The two of you should go back and rest. We’ll meet in the throne room tomorrow. ”
A clear dismissal. He probably wanted to get back to his paperwork.
After taking our leave, Maddox and I walked back out of the palace gates, him leading a speckled gray horse he had borrowed from the palace stables, its hooves clip-clopping on the silent road.
I was suddenly exhausted, as if all my energy had spilled to the floor like an overturned box of pins—and I was in no mood to pick it up.
“Come. I’ll take you back to your boarding house.” Maddox mounted the horse with ease and held out a hand. The lamplight along the street set his blond hair aglow.
“I can go back myself,” I said.
“After almost getting killed?
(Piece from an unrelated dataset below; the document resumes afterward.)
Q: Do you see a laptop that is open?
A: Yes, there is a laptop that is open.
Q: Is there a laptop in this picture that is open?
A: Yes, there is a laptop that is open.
You can’t be serious.”
I withdrew the talisman I finally found buried deep in my satchel. “I have coercion magic, don’t I?”
I half-expected Maddox to withdraw in fear or disgust, but he merely said, “Why didn’t you use it, then? It would’ve protected you.”
“It would have,” I said bitterly. If only I had kept this within reach, that scuffle with the assassin could’ve ended in less than a minute. Why hadn’t I used it? Why had I refused to make use of the magic that made me valuable to everyone else aboveground?
“You shouldn’t be afraid of it, you know,” Maddox said after a moment of silence.
“It’s like a sword.” He patted the weapon hanging from his belt.
“When I first got this thing, I was scared witless. I thought one wrong move would kill my training partners one after the other,” he said with a laugh.
“But when I learned to use it, to control it, it wasn’t so scary anymore.
I had a choice. To use it, or not to use it. ”
I looked up at him. How I used or didn’t use my coercion magic had never been my choice. I had made a mistake as a child and Ma had forced me to hide it like it was something shameful. Yet, that very point of shame had become the reason why I’d been accepted onto the Witch Committee.
I doubted Maddox had ever been shamed out of using a sword, then had all his worth suddenly put on it.
He was trying to be helpful, but years of conditioning was difficult to shake off.
I had grown afraid of my hypnosis, convinced that if I used it, I would become wicked, even if I knew it wasn’t true.
It was all too much to explain to him, so I only nodded.
With some effort, I climbed up and settled on the saddle behind him. We rode in silence, the horse’s steady rhythm almost lulling me to sleep.